TASK: Please convert every line of the records below into a numbered list, leaving out any blank lines.

EXERCISE INPUTS:
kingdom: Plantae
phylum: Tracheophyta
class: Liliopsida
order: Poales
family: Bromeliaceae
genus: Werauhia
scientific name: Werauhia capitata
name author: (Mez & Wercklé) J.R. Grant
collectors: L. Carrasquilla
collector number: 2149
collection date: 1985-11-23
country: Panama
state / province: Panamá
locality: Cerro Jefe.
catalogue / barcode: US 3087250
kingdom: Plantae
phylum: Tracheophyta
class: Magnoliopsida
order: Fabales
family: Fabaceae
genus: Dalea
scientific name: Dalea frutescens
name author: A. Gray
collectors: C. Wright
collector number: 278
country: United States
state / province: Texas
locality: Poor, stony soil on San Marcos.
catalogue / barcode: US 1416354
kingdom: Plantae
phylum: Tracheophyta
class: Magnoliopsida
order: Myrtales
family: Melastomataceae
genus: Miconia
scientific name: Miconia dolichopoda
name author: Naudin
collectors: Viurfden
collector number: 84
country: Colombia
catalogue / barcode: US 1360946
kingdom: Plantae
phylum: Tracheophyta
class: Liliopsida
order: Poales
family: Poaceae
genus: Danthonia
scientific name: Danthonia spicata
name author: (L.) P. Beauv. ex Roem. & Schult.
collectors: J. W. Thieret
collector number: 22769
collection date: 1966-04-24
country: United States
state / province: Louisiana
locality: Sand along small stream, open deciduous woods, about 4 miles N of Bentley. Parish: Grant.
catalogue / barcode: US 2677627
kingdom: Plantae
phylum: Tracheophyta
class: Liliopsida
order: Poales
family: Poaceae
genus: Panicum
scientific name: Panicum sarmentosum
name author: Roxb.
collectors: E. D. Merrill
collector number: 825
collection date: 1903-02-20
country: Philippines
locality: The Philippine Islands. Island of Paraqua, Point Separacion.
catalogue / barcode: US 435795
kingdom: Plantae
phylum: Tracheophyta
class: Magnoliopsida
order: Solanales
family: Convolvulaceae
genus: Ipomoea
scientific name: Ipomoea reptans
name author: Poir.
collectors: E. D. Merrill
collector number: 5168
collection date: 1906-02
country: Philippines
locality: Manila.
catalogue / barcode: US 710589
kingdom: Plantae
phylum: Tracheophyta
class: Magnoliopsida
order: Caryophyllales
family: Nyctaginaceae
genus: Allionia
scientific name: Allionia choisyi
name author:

COMPLETED EXERCISE:
1. kingdom: Plantae
2. phylum: Tracheophyta
3. class: Liliopsida
4. order: Poales
5. family: Bromeliaceae
6. genus: Werauhia
7. scientific name: Werauhia capitata
8. name author: (Mez & Wercklé) J.R. Grant
9. collectors: L. Carrasquilla
10. collector number: 2149
11. collection date: 1985-11-23
12. country: Panama
13. state / province: Panamá
14. locality: Cerro Jefe.
15. catalogue / barcode: US 3087250
16. kingdom: Plantae
17. phylum: Tracheophyta
18. class: Magnoliopsida
19. order: Fabales
20. family: Fabaceae
21. genus: Dalea
22. scientific name: Dalea frutescens
23. name author: A. Gray
24. collectors: C. Wright
25. collector number: 278
26. country: United States
27. state / province: Texas
28. locality: Poor, stony soil on San Marcos.
29. catalogue / barcode: US 1416354
30. kingdom: Plantae
31. phylum: Tracheophyta
32. class: Magnoliopsida
33. order: Myrtales
34. family: Melastomataceae
35. genus: Miconia
36. scientific name: Miconia dolichopoda
37. name author: Naudin
38. collectors: Viurfden
39. collector number: 84
40. country: Colombia
41. catalogue / barcode: US 1360946
42. kingdom: Plantae
43. phylum: Tracheophyta
44. class: Liliopsida
45. order: Poales
46. family: Poaceae
47. genus: Danthonia
48. scientific name: Danthonia spicata
49. name author: (L.) P. Beauv. ex Roem. & Schult.
50. collectors: J. W. Thieret
51. collector number: 22769
52. collection date: 1966-04-24
53. country: United States
54. state / province: Louisiana
55. locality: Sand along small stream, open deciduous woods, about 4 miles N of Bentley. Parish: Grant.
56. catalogue / barcode: US 2677627
57. kingdom: Plantae
58. phylum: Tracheophyta
59. class: Liliopsida
60. order: Poales
61. family: Poaceae
62. genus: Panicum
63. scientific name: Panicum sarmentosum
64. name author: Roxb.
65. collectors: E. D. Merrill
66. collector number: 825
67. collection date: 1903-02-20
68. country: Philippines
69. locality: The Philippine Islands. Island of Paraqua, Point Separacion.
70. catalogue / barcode: US 435795
71. kingdom: Plantae
72. phylum: Tracheophyta
73. class: Magnoliopsida
74. order: Solanales
75. family: Convolvulaceae
76. genus: Ipomoea
77. scientific name: Ipomoea reptans
78. name author: Poir.
79. collectors: E. D. Merrill
80. collector number: 5168
81. collection date: 1906-02
82. country: Philippines
83. locality: Manila.
84. catalogue / barcode: US 710589
85. kingdom: Plantae
86. phylum: Tracheophyta
87. class: Magnoliopsida
88. order: Caryophyllales
89. family: Nyctaginaceae
90. genus: Allionia
91. scientific name: Allionia choisyi
92. name author:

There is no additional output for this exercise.